The industry braced itself for tapering in September, but to everyone’s relief, it did not happen. Now, Greg Reiter, head of residential mortgage research at Wells Fargo, tossed in a new month to watch for Fed tapering: December.
“There is also a good probability that it could be in 2014. With this, we are modestly positive on the basis from a tactical standpoint over the near term; however, we continue to believe there is asymmetric risk wider for spreads longer term as we head toward an eventual QE tapering and a moderation of the Fed demand technical,” Reiter said in a press release on agency mortgage-backed securities.
Furthermore, Reiter explained that investors still need to tread cautiously, taking a balanced approach to asset allocation and security selection.
The constant fluctuation of the Federal Reserve has created a stock bubble of sorts, with the most recent decision to continue bond buying inevitably popping it, an article from CNBC said.
"Bubbling his way out of trouble," is the way Michael Hartnett, the chief market strategist at Bank of America Merrill Lynch, termed Fed Chairman Ben Bernanke's approach to the market in the article.
“Hartnett's analysis was not so much that the bubble had been breached, but rather a suggestion that perhaps all the Fed accommodation had caused a bubble with which Bernanke was happily compliant,” the article noted.
The lack of reliable communication and loose Fed policy created the bubble, and it will continue to if not resolved.
With America’s mom and dad fighting, the kids will have to pay the price. If the House, Senate and White House do not come to an agreement by Sept. 30, large functions of the federal world could shut down on Oct. 1.
Over the past 17 years, Congress has not met its statutory deadline for approving spending bills and has shut down a handful of times, with one lasting 21 days, an article in The Washington Post said.
This time, the confrontation is over the conservative Republican effort to defund the Affordable Care Act and is considered to have no chance of passage in the Democrat-controlled Senate.
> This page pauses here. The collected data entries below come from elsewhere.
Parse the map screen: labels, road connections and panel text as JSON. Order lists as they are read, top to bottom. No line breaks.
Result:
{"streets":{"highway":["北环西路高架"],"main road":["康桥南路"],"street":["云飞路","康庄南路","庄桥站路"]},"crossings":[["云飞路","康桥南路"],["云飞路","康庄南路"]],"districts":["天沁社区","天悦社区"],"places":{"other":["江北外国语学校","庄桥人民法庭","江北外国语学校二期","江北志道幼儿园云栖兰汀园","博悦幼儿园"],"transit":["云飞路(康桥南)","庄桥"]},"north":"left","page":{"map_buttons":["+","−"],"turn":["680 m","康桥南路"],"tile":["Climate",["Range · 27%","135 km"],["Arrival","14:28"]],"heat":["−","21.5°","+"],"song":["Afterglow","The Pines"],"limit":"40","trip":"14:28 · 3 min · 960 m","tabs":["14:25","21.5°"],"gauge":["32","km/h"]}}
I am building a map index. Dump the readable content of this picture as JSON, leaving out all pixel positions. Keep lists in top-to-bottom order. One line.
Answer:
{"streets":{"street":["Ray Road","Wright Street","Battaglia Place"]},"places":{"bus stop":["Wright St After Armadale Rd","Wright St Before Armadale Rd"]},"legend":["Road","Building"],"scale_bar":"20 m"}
In the mean time, the Obama administration told agencies to begin planning for a partial shutdown and to be prepared for the possibility of a lapse.
It’s up to Congress and the White House to decide when the shutdown will end, but there is no doubt there would be plenty of pressure from the public and workforce.
The Federal Deposit Insurance Corp. did not close any banks during the week ending Sept. 20.